Dan Belsky, a professor of epidemiology at Columbia University’s Mailman School of Public Health who was not involved in the study, said that the study method helps solve a big problem in medical research: that the people who sign up to participate in studies could be fundamentally different from the people who don’t. That makes the results incomplete and not representative. “Nobody is going to go out and collect data from this many people, but you can partner with the people who hold this data to leverage the extraordinary data capture that’s occurring in our lives to advance science,” he says. “This is a very carefully done study and I think it’s exciting to see this scale of data put to this question.”

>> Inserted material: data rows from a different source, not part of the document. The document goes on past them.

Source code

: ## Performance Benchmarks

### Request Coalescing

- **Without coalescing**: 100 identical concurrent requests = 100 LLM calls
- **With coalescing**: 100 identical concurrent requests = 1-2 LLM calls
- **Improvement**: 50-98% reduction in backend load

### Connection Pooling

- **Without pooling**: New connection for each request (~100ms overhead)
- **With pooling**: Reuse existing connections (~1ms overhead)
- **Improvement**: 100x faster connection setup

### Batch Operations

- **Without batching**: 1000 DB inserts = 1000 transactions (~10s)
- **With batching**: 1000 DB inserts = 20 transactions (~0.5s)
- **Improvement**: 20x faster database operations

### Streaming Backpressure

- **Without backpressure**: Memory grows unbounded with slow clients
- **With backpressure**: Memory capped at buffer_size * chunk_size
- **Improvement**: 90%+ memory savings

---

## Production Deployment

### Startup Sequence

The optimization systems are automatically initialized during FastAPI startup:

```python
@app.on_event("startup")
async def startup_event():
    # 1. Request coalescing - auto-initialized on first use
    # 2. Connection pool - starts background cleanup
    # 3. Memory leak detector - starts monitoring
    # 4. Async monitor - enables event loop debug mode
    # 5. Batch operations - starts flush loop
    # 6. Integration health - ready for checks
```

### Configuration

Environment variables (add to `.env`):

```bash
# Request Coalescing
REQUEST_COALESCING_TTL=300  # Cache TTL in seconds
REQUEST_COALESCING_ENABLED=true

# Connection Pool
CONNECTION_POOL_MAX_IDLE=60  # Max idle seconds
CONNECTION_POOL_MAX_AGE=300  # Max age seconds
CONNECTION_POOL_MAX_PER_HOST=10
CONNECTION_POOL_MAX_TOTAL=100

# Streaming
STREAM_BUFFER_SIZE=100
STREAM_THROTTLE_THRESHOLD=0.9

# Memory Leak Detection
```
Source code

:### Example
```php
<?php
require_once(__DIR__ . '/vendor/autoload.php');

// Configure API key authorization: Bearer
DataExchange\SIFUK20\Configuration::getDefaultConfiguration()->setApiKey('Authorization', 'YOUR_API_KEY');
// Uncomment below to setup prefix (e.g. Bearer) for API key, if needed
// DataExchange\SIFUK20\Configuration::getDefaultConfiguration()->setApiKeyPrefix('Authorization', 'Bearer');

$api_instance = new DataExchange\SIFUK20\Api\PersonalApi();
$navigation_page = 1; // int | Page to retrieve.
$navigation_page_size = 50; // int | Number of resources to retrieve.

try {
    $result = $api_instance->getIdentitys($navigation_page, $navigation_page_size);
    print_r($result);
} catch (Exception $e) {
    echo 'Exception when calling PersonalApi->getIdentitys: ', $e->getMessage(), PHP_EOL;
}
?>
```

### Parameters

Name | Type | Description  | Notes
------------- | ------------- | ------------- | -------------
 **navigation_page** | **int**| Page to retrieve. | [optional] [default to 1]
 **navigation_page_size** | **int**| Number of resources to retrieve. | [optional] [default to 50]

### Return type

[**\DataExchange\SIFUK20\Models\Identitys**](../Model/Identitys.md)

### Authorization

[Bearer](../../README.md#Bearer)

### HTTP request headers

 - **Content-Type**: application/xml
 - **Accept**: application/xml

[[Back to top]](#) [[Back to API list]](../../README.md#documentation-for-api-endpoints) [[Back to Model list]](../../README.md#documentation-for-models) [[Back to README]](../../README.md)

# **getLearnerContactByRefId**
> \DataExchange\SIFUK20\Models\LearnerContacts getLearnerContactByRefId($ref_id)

這份研究也同時排除了一個實驗常見的問題:就是志願參加者本身就是一個影響數據的因素,意即志願者也許有相同的特徵,有一定傾向,這樣會扭曲了數據的分析。這份資料是由第三方提供,而且人數之多,實驗者樂見這個新的合作模式用以解答這類問題。
That said, today’s study doesn’t perfectly circumvent that problem either. As Patel points out, the people who have private insurance like Aetna have different circumstances from those who have, for example, Medicare. The next step is to try to use the method on many different databases. “I think there’s tremendous possibility of leveraging these same methods in those populations to better get a grasp on other factors that matter that weren’t showing up as strong,” he says.
雖然如此,今天這個研究還是不能稱得上是完美地研究以及解答了這個問題。能負擔得起私人保險(或受僱因而讓公司保險)的族群,和使用社會福利保險的族群不盡相同。將來的目標是把這次的研究方法使用在更廣泛性的資料上。
Correction Jan. 16th, 2019 6PM EST: An earlier version of this article incorrectly stated that Dan Belsky was a professor at Duke University. He is now a professor at Columbia University.